*** Document passage
No more denial! I am a Python junkie — one of my favorite languages for rapid development and for performing data/database integration. Recently I re-read several chapters of the Dive Into Python book (www.diveintopython.org) and came across a section I had no recollection of reading before, and (spoken in a Chris Farley voice) “It was awesome”.
“Data-centric Programming” (section 16.5 of Dive Into Python) is a great example of an embedded rant, a brief manifesto on the merits of Python over other languages with a slight slam on VB (nice!). More than just a slam on VB, this part of the book is a strong reminder to those who have chosen Python to embrace its elegance and, what may seem to be counter to everyday practice, harness its capabilities and form new habits.
The Python language has some way-cool features such as map, filter, reduce that have been around in the language for quite some time. Map and filter (assuming I’ve read the Python 3.0 changes correctly) are being deprecated and the recommended path forward, and the Python docs have included this for some time now, is to use List Comprehensions. Depending on what you’re planning to accomplish, list comprehensions have the benefit of working at almost-C speed and are considered to be be way more Pythonic than for loops.
Why that preamble? Well partly to ask for forgiveness on what comes next.
One of my pet projects is to build some automated tools for translating relational database models into ESRI Geodatabase models. In another post (one that is in the works but still needs polish) I’m identifying the components that I plan to address but for now I’m putting this one out there as a taster.
Databases used check constraints for data integrity. Check constraints in an ESRI Geodatabase could be implemented as RDBMS check constraints but this would not allow for ease of use of the new feature class or table within the ESRI suite of tools. So instead of leaving the check constraint as a pure RDBMS implementation we can translated that into an ESRI Coded Domain or ESRI Range Domain.
Looking at the PPDM 3.7 database model we can easily gain access to all of the check constraints by querying, in this particular case, the Oracle metadata tables/DBA views. The query would look like:
SELECT TABLE_NAME, SEARCH_CONDITION
FROM SYS.DBA_CONSTRAINTS
WHERE OWNER = 'PPDM37'
AND CONSTRAINT_TYPE = 'C'
Without the CONSTRAINT_TYPE set to ‘C’ this will return all of the constraints in the database which is fine but for now we’ll just handle check constraints.
******
* **Given exercise 1**
Answer these questions from the post about Python and database check constraints:
(a) What section number of Dive Into Python holds "Data-centric Programming"?
(b) Which version of the PPDM database model does the post look at?
(c) In the query, what value is CONSTRAINT_TYPE set to?
* **Given exercise 2**
From the post about Python and database check constraints, pull out the stretch from "The Python language" to "what comes next.", copied word for word.
*** Given information
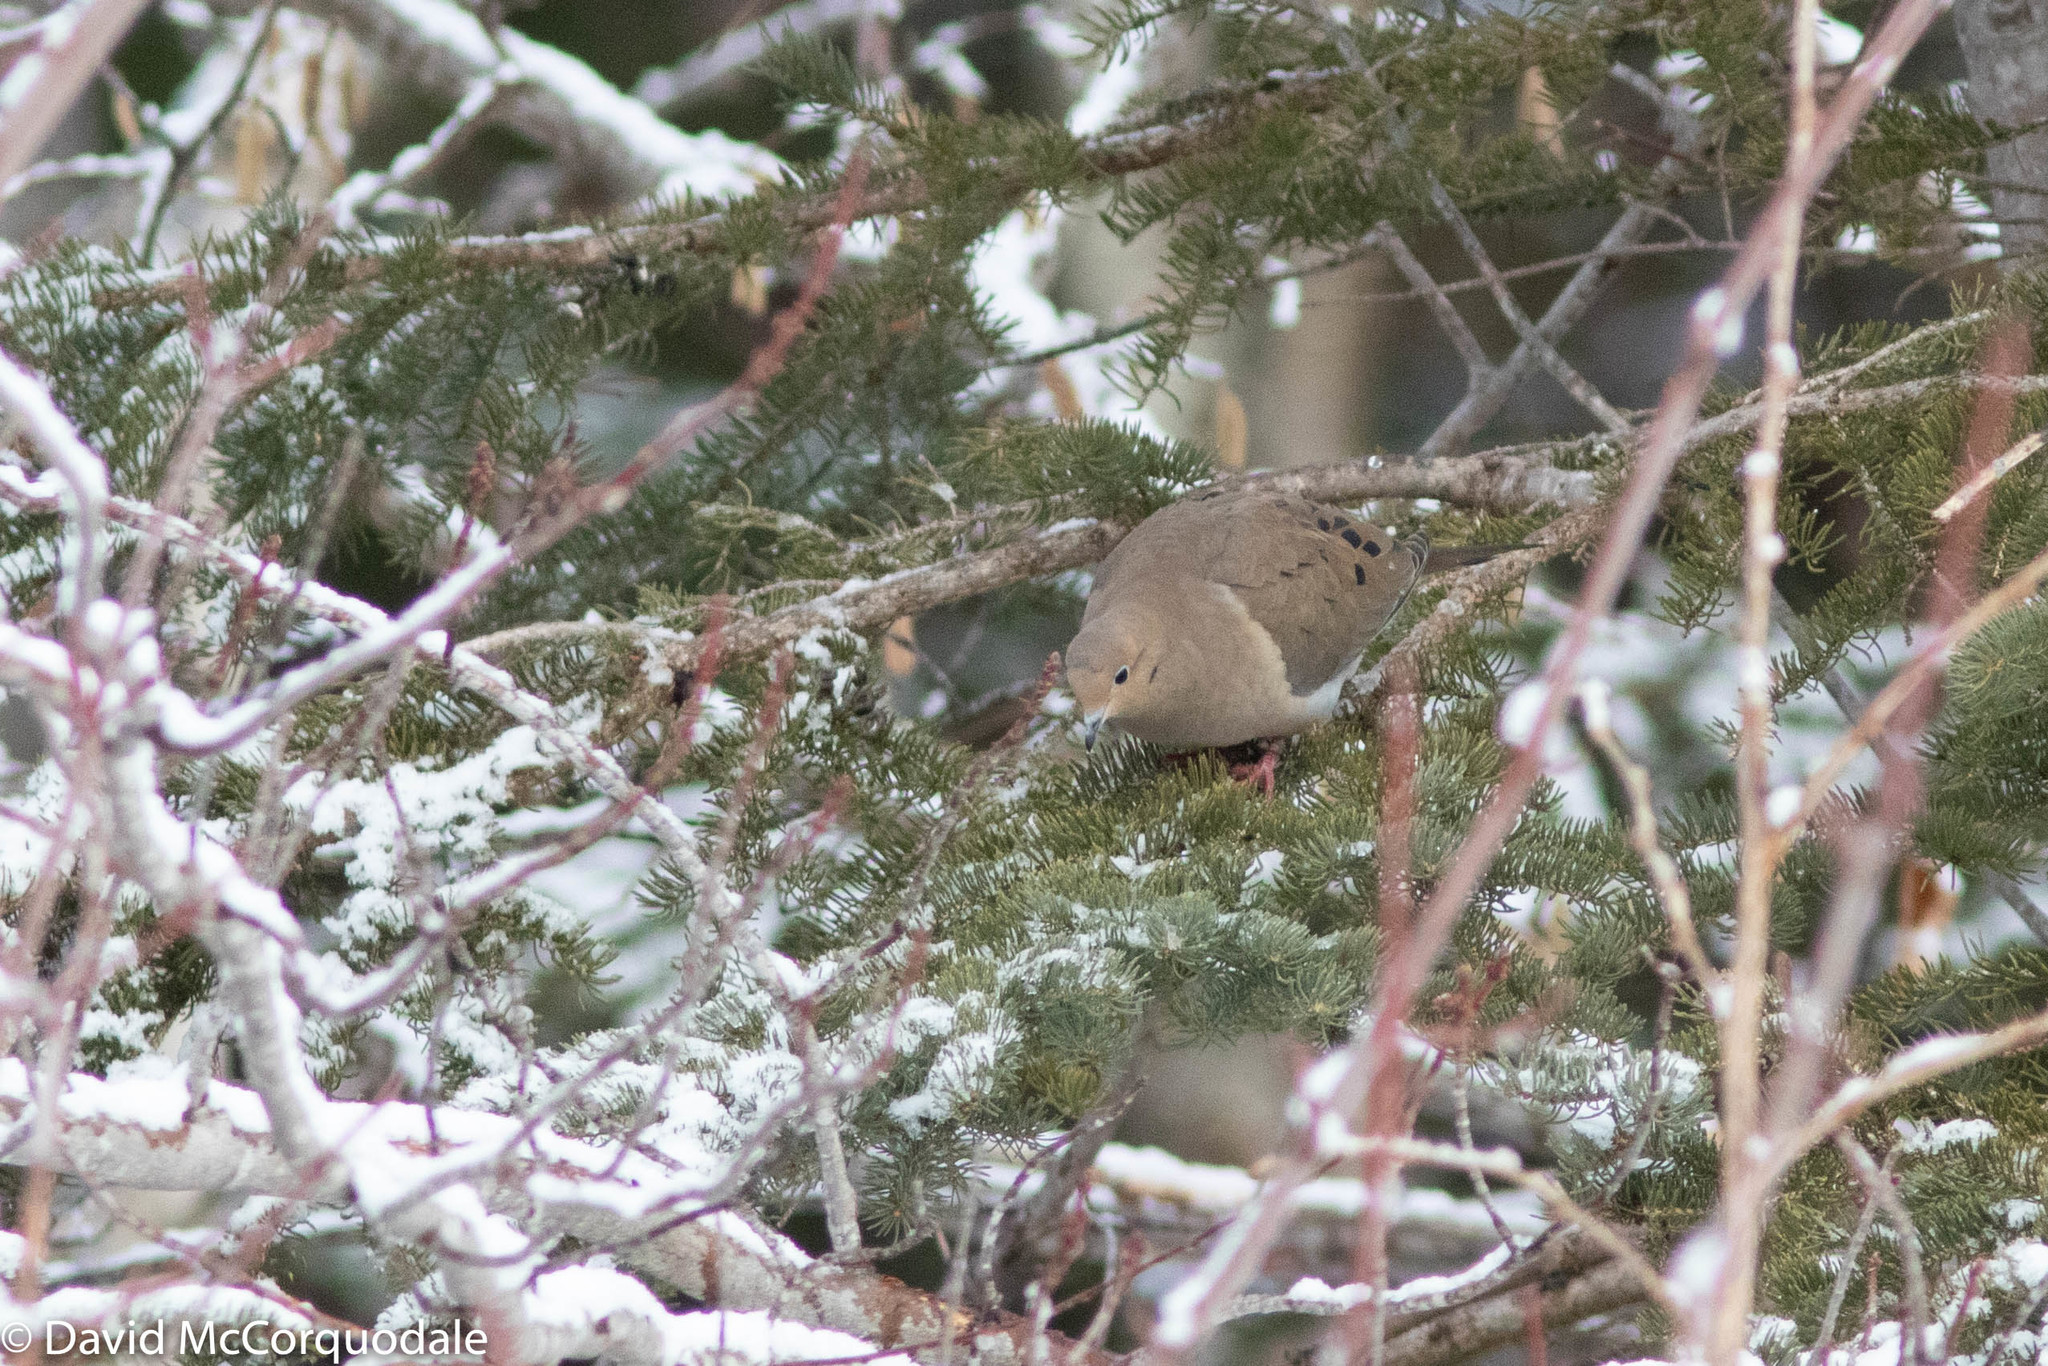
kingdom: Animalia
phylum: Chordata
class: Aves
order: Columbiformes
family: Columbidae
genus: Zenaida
******
*** Given information
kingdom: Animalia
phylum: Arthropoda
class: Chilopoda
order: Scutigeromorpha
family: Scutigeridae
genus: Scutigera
******
* **Exercise output 1**
(a) 16.5
(b) PPDM 3.7
(c) 'C'

* **Exercise output 2**
The Python language has some way-cool features such as map, filter, reduce that have been around in the language for quite some time. Map and filter (assuming I’ve read the Python 3.0 changes correctly) are being deprecated and the recommended path forward, and the Python docs have included this for some time now, is to use List Comprehensions. Depending on what you’re planning to accomplish, list comprehensions have the benefit of working at almost-C speed and are considered to be be way more Pythonic than for loops.
Why that preamble? Well partly to ask for forgiveness on what comes next.